Top reviews from other countries
Reviewed in Spain on December 4, 2023
Ridley n’a pas de mots trop durs contre les pessimistes tels que Paul Ehrlich, qui ne cessent de prédire le malheur et la morosité et ne reviennent jamais sur leurs propos lorsque leurs prédictions alarmistes ne se matérialisent pas. Selon lui, les pessimistes basent leurs projections sur des tendance à court terme dont ils font des projections linéaires, sans tenir compte des évolutions et ruptures dues à l'innovation humaine. Le livre regorge de données historiques chiffrées, de faits et d'anecdotes pertinentes. Quelques exemples :
- Actuellement, le Sud-Coréen moyen vit 26 ans de plus et gagne 15 fois son salaire de 1955.
- L’achat d’une Ford modèle T en 1908 coûtait à 4’700 heures de travail; de nos jours, une voiture bien plus luxueuse peut être achetée pour 1’000 heures de travail.
- Aux États-Unis, en 1915, un tiers des terres agricoles était utilisé pour nourrir 21 millions de chevaux, occupés à divers travaux, en ville et à la campagne; le progrès technique (tracteurs, engrais) a libéré ces terres pour une utilisation plus efficace.
- En Chine, après 50 ans d’une politique de l’enfant unique extrêmement contraignante, le taux de natalité est passé de 5,59 à 1,73 enfants par femme. Durant la même période, avec une politique libérale de développement, le Sri Lanka, grâce à une amélioration du bien-être matériel de sa population, est parvenu à un résultat quasi identique (passant de 5,70 à 1,88 enfants par femme) sans mesure autoritaire du gouvernement.

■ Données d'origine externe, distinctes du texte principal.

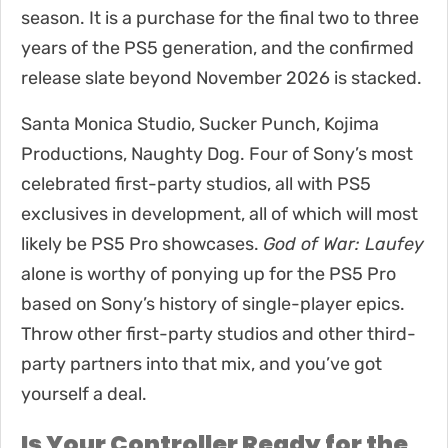
season. It is a purchase for the final two to three
years of the PS5 generation, and the confirmed
release slate beyond November 2026 is stacked.
Santa Monica Studio, Sucker Punch, Kojima
Productions, Naughty Dog. Four of Sony’s most
celebrated first-party studios, all with PS5
exclusives in development, all of which will most
likely be PS5 Pro showcases.
God of War: Laufey
alone is worthy of ponying up for the PS5 Pro
based on Sony’s history of single-player epics.
Throw other first-party studios and other third-
party partners into that mix, and you’ve got
yourself a deal.
Is Your Controller Ready for the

Riche de nombreuses informations et basés sur des faits avérés, ce livre se lit très facilement, on reconnaît le journaliste à l'aise dans la compilation et dans la communication. Vous l’aurez peut-être deviné, Matt Ridley est libertarien et… favorable au Brexit. ^^
Le prologue de The Rational Optimist, "When Ideas Have Sex", est devenu une conférence TED de 16 minutes, disponible sur YouTube. Ridley y donne un petit cours d’économie plein d’humour dans lequel il cite avec à propos les deux pères de l’économie classique, Adam Smith et David Ricardo.
Et pour finir, la citation de La Richesse des Nations, de Adam Smith, en exergue du livre :
"The division of labour, from which so many advantages are derived, is not originally the effect of any human wisdom, which foresees and intends that general opulence to which it gives occasion. It is the necessary, though very slow and gradual consequence of a certain propensity in human nature which has in view no such extensive utility; the propensity to truck, barter, and exchange one thing for another.
Whether this propensity be one of those original principles in human nature of which no further account can be given; or whether, as seems more probable, it be the necessary consequence of the faculties of reason and speech, it belongs not to our present subject to inquire. It is common to all men, and to be found in no other race of animals, which seem to know neither this nor any other species of contracts."